TASK INSTRUCTIONS:
Could you repeat these lines word for word, leaving out the pictures?

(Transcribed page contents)
------
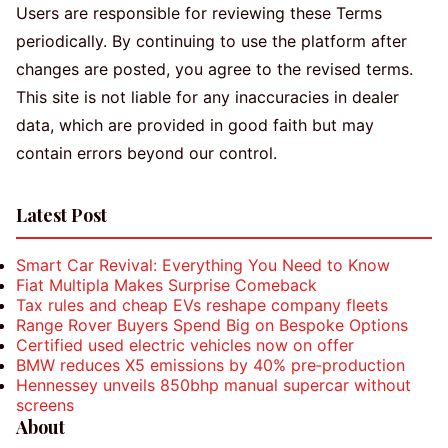
Users are responsible for reviewing these Terms
periodically. By continuing to use the platform after
changes are posted, you agree to the revised terms.
This site is not liable for any inaccuracies in dealer
data, which are provided in good faith but may
contain errors beyond our control.
Latest Post
Smart Car Revival: Everything You Need to Know
Fiat Multipla Makes Surprise Comeback
Tax rules and cheap EVs reshape company fleets
Range Rover Buyers Spend Big on Bespoke Options
Certified used electric vehicles now on offer
BMW reduces X5 emissions by 40% pre‑production
Hennessey unveils 850bhp manual supercar without
screens
About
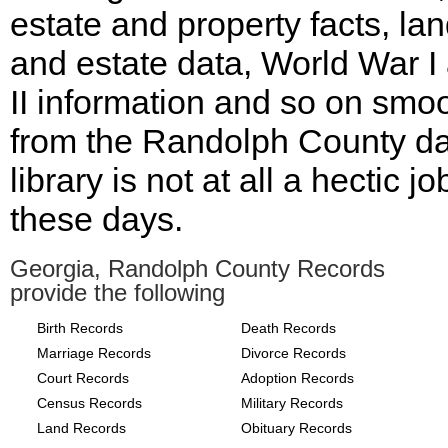
estate and property facts, la
and estate data, World War I
II information and so on smoo
from the Randolph County d
library is not at all a hectic jo
these days.
Georgia, Randolph County Records
provide the following
Birth Records
Death Records
Marriage Records
Divorce Records
Court Records
Adoption Records
Census Records
Military Records
Land Records
Obituary Records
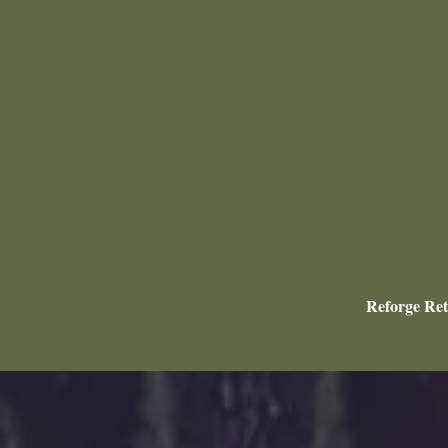
Reforge Ret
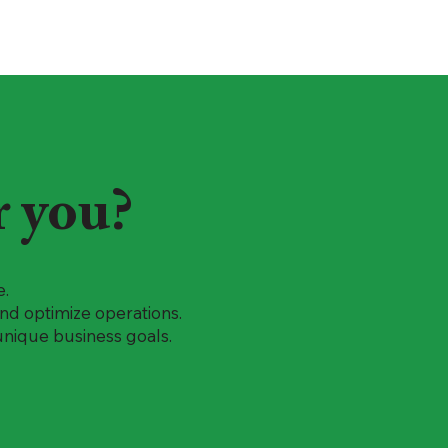
r you?
e.
 and optimize operations.
unique business goals.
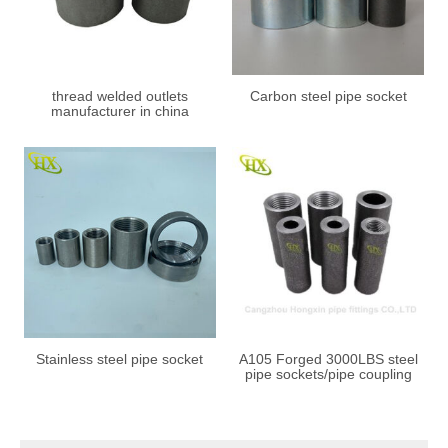
thread welded outlets
Carbon steel pipe socket
manufacturer in china
Stainless steel pipe socket
A105 Forged 3000LBS steel
pipe sockets/pipe coupling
------
SOLVED EXERCISE:
Users are responsible for reviewing these Terms
periodically. By continuing to use the platform after
changes are posted, you agree to the revised terms.
This site is not liable for any inaccuracies in dealer
data, which are provided in good faith but may
contain errors beyond our control.
Latest Post
Smart Car Revival: Everything You Need to Know
Fiat Multipla Makes Surprise Comeback
Tax rules and cheap EVs reshape company fleets
Range Rover Buyers Spend Big on Bespoke Options
Certified used electric vehicles now on offer
BMW reduces X5 emissions by 40% pre‑production
Hennessey unveils 850bhp manual supercar without
screens
About
estate and property facts, la
and estate data, World War I
II information and so on smoo
from the Randolph County d
library is not at all a hectic jo
these days.
Georgia, Randolph County Records
provide the following
Birth Records
Death Records
Marriage Records
Divorce Records
Court Records
Adoption Records
Census Records
Military Records
Land Records
Obituary Records
Reforge Ret
r you?
e.
 and optimize operations.
unique business goals.
thread welded outlets
Carbon steel pipe socket
manufacturer in china
Stainless steel pipe socket
A105 Forged 3000LBS steel
pipe sockets/pipe coupling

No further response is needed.